Among the prior rotating mass simulator test apparatus were test equipment having direct current electric drive motors controlled by electronic regulators. Such test apparatus suffered, however, from several disadvantages. Initially, they were relatively high in cost due to the cost of both the electric motors and the necessary static converters which were required for operability. In addition, because of their large mass, they occupied a considerable amount of floor space and were quite heavy. Further, rapid control of torque variation was not possible due to the high inductance of the motor windings, or, if at all possible, was achieved only at a relatively high cost. Finally, the mass moment of inertia of a typical electric motor armature was in the order of 5 to 25 times greater than the mass moment of inertia of the internal combustion engine being tested. As a result, simulation of small masses such as loads of internal combustion engines was not possible except through the sacrifice of response time and accuracy which, of course, prevented realistic load simulation.

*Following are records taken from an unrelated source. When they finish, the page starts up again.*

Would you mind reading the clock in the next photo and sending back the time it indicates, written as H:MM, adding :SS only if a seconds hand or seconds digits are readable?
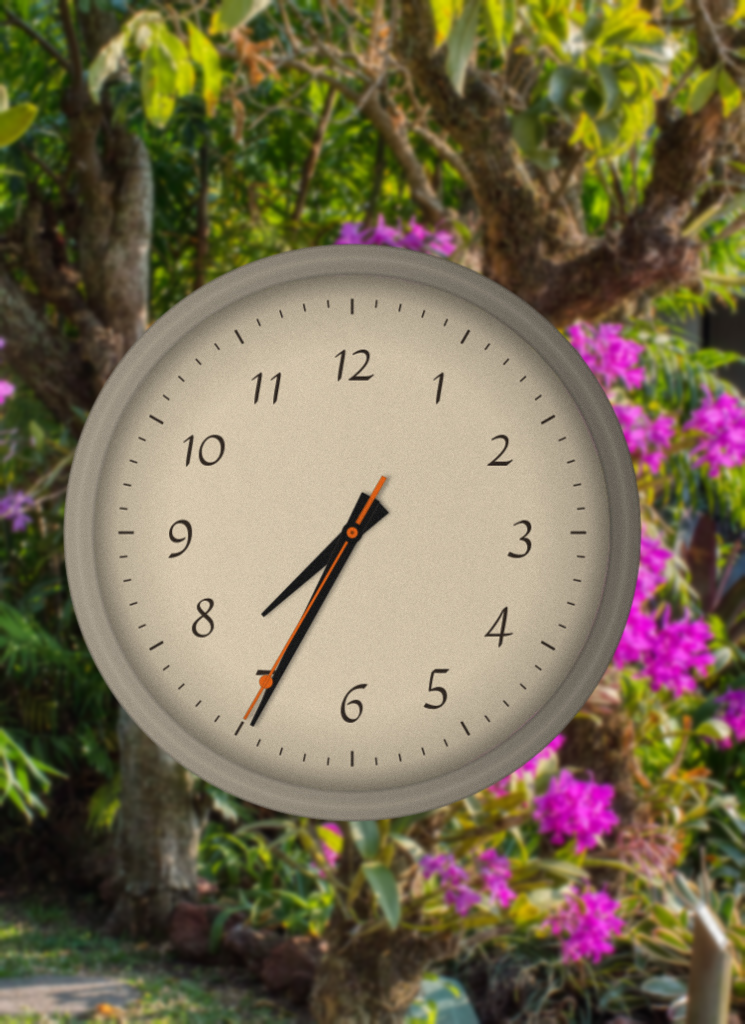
7:34:35
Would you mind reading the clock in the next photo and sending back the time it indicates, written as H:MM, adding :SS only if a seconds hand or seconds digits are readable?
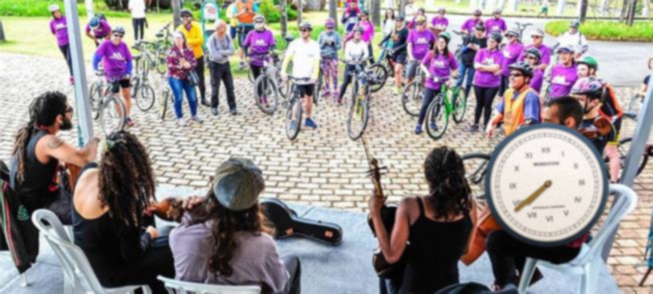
7:39
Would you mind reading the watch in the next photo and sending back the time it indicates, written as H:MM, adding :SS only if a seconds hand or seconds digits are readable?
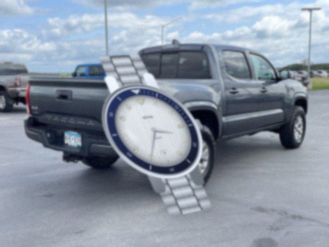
3:35
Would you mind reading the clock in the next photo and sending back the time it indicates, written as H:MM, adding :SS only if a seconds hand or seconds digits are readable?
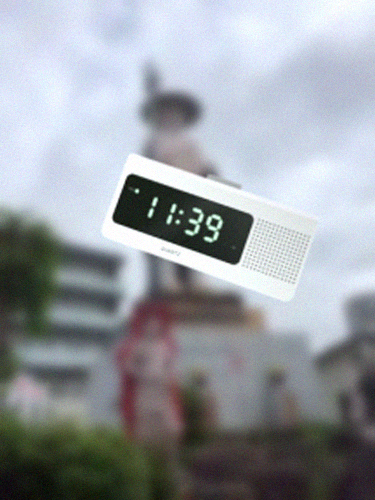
11:39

An attempt has been made to provide testing equipment for internal combustion engines wherein, in lieu of direct current electric motors which operated as motors or generators, a hydrostatic pump/motor was employed. A typical system of this type was described in the following publication: Mannesmann Rexroth RV 03065/09.85, .COPYRGT.1985. Such test equipment was more cost effective and structurally simpler than the electric motor test apparatus. Further, the mass moment of inertia of the hydrostatic pump/motor unit was smaller than that of internal combustion engines which were being tested.
In the Rexroth system, illustrated in FIG. 3 infra, an internal combustion engine 1 was connected through a step down gearing 2 to a hydrostatic unit 3. The input speed of the hydrostatic unit 3 was coupled to an accelerator pedal through a proportional valve 4. When the engine was idling, a relatively small swivel plate pivot angle was provided by the valve 4 which resulted in a relatively small hydrostatic fluid feed volume through adjustment of the piston stroke of the hydrostatic unit. The small feed volume was sufficient to support the torque generated by the internal combustion engine at constant operating pressure of the hydrostatic fluid. The volume of hydrostatic fluid, normally oil, depended upon the rotational speed and pivot angle of the hydrostatic unit 3. When the speed increased, the delivered quantity of hydrostatic fluid increased at the same pivot angle. The torque of the engine was determined by the position of its throttle valve.

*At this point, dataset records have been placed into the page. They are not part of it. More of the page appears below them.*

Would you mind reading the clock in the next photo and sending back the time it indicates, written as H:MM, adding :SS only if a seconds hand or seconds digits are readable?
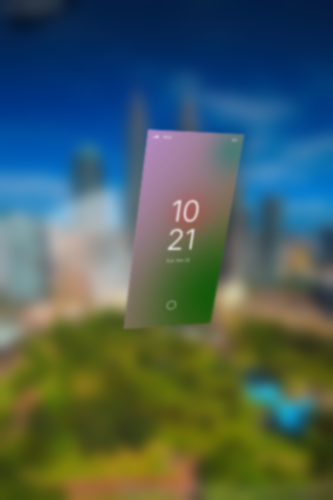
10:21
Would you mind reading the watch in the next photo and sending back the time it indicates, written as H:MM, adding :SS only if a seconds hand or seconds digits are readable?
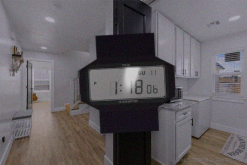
1:18:06
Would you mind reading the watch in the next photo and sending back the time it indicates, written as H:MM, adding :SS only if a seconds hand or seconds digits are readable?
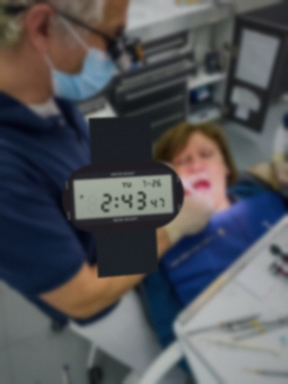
2:43
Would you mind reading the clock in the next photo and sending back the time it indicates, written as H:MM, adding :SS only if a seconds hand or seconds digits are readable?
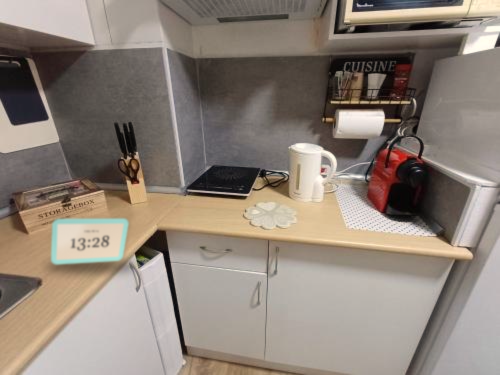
13:28
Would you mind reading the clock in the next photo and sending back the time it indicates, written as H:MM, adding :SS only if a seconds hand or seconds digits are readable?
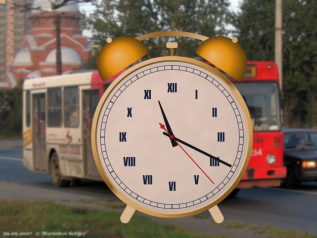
11:19:23
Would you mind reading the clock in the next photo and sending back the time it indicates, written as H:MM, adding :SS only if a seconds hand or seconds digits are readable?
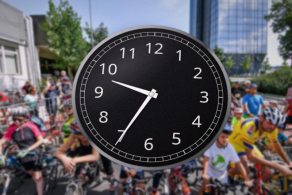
9:35
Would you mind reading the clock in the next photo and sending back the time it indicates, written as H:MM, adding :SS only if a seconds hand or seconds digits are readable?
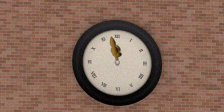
11:58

The hydrostatic unit 3, also known as a secondary unit, reacted to an increase of the engine torque through an increase of the pivot angle with the delivered hydrostatic fluid quantity becoming greater at constant speed input. The operating pressure in the system remained constant during this procedure. Such operating pressure was regulated and adjusted at a second hydrostatic unit 5. The hydrostatic unit 5, when acting as a motor, drove an electric motor 6, such as a 3-phase asynchronous motor. When the motor 6 was driven into supersynchronous speed range, it then operated as a generator and fed current back into the current supply.
When the system operated in simulation of downhill runs, the hydrostatic unit 5 operated as a pump while the first hydrostatic unit 3, i.e. the secondary unit, operated as a motor for driving the engine 1.
Among the problems encountered with such hydrostatic test system was that it was unable to realistically simulate small mass moments of inertia while providing precise regulation and adjustment of desired loads. The mass load of the system was limited by the total mass moment of inertia which could be generated at the secondary unit. Further, such system was unable to provide rapid torque load variation encountered during actual usage of the components being tested.